Hemos regresado a la normalidad, sin embargo, ya deberíamos saber que nada en este año ha sido normal. A veces me da la sensación de que todo ha sido un simulacro, que un día vamos a despertar en enero del 2020 y todos estos meses van a desvanecerse como el entumecimiento del cuerpo cuando abrimos los ojos en la mañana.
En otras ocasiones me abruma una sensación de hiperrealismo, con la que me enfrento al hecho de que transcurrió un año en el que no hice nada y del que no guardo recuerdos, porque todos los días son iguales en hastío y alegría.

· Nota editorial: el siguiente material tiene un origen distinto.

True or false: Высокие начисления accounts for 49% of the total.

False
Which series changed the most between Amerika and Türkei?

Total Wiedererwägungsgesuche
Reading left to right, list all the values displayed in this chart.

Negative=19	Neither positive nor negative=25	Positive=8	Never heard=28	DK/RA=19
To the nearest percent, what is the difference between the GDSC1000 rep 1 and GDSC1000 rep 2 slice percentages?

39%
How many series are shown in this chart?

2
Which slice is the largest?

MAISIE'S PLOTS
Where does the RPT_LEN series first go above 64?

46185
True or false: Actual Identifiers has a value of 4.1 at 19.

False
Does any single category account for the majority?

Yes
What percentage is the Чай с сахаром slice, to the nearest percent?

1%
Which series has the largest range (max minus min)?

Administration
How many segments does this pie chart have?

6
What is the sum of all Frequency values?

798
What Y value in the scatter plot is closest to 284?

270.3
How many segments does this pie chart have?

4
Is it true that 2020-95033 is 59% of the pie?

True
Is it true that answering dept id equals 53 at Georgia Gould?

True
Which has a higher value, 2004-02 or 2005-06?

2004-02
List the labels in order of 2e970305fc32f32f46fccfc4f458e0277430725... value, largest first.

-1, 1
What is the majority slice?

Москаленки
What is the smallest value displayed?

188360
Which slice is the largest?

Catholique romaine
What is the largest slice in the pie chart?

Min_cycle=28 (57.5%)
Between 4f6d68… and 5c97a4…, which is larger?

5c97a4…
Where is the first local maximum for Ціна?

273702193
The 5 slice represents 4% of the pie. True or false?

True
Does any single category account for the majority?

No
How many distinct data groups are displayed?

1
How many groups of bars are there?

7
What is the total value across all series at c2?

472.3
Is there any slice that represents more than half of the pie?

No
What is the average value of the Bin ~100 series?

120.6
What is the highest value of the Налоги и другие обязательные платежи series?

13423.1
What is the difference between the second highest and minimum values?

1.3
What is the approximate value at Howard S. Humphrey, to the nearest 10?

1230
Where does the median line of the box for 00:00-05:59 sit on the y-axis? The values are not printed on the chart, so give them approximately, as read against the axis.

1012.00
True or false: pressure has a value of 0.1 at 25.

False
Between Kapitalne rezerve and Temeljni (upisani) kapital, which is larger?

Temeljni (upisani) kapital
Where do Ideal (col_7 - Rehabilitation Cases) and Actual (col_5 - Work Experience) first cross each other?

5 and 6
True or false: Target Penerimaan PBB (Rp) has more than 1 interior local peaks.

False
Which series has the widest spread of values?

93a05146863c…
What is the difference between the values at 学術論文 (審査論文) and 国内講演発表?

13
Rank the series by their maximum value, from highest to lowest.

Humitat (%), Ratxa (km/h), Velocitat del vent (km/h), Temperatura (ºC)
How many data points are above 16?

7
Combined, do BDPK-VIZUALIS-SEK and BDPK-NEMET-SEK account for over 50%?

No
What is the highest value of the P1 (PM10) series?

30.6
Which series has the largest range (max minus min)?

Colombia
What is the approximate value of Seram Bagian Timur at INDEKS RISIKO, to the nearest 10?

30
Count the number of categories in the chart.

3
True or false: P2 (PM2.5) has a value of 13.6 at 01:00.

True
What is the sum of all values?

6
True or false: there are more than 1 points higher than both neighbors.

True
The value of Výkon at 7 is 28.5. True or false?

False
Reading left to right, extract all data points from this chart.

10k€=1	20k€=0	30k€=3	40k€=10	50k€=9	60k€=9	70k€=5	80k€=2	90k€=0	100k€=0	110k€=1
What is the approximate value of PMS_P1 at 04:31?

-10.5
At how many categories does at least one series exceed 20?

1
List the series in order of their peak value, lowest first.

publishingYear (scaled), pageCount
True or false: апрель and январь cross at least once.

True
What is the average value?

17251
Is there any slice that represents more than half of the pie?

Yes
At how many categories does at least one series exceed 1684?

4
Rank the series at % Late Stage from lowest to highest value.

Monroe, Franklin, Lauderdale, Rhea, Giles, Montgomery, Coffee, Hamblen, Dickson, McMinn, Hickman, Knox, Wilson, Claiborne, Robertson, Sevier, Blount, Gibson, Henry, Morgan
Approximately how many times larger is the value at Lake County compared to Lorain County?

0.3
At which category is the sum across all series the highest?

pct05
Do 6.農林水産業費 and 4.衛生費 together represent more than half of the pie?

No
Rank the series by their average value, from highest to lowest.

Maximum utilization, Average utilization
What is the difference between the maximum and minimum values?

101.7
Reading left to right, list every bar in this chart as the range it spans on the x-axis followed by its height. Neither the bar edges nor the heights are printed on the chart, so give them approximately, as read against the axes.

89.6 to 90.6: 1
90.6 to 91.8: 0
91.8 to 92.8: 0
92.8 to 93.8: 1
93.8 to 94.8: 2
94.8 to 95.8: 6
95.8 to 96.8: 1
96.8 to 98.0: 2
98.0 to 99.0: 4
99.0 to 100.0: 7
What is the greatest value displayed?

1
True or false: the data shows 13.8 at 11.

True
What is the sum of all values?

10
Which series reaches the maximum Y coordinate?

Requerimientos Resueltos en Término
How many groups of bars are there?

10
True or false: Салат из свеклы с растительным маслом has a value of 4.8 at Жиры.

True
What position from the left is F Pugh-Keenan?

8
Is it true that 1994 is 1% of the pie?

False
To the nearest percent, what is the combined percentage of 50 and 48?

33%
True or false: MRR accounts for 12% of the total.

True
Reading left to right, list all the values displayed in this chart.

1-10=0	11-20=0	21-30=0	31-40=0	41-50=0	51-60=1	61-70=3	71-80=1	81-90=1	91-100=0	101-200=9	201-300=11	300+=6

Es paradójico, es confuso, pero también estimulante, como la arena mágica con la que juegan los niños. Es una ocasión de reflexión, porque en este periodo nos hemos enfrentado a nuevos paradigmas al perder cosas que dábamos por sentado.
Nuestras rutinas cambiaron para adecuarse a una nueva forma de vida; el café de la mañana ahora se bebía en compañía de la familia que también debía quedarse en casa, se retomaron pasatiempos olvidados, como la repostería, la costura o la lectura; comenzamos a vivir en función en otras prioridades. Los días se llenaron de tedio y de sol, de trabajos pendientes y de juntas por Zoom; los amigos se reunían a la distancia y los abrazos fueron cambiados por palabras y emoticones.
Y ha sido chocante; sin embargo, revelador. Es una oportunidad para crecer, para conectarnos de otras maneras, para establecer nuevos patrones y metas. Luego del conflicto, las sociedades crecen, y con todos estos cambios hemos comprobado nuestra capacidad de adaptación.